How to complete this task:
Display each line of the entries below that contains the word "pulse". Case counts.

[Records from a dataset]
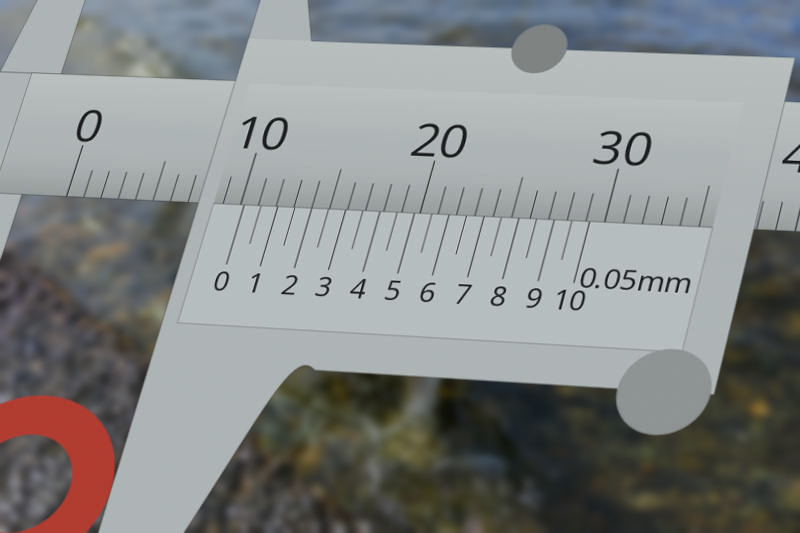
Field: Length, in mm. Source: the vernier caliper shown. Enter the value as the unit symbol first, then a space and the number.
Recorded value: mm 10.2
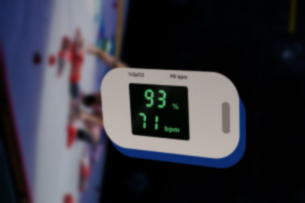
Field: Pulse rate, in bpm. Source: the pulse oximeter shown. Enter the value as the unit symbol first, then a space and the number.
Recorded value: bpm 71
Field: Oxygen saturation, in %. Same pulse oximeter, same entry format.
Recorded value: % 93
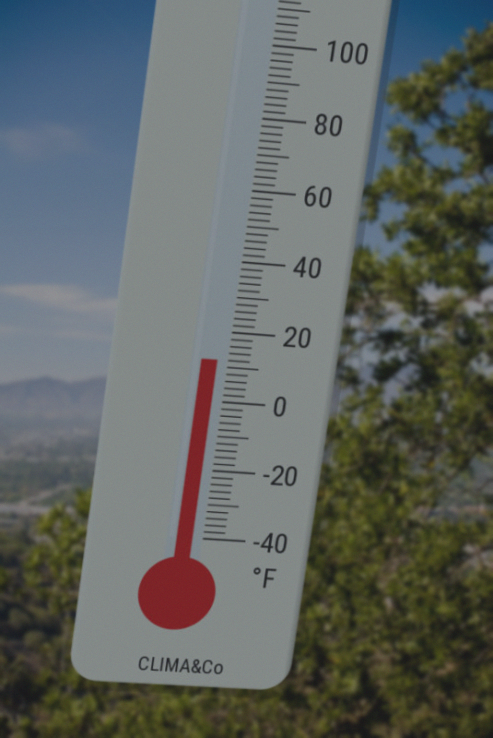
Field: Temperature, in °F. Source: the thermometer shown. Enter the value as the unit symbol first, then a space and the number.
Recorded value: °F 12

Written answer:
Field: Pulse rate, in bpm. Source: the pulse oximeter shown. Enter the value as the unit symbol first, then a space and the number.
Field: Oxygen saturation, in %. Same pulse oximeter, same entry format.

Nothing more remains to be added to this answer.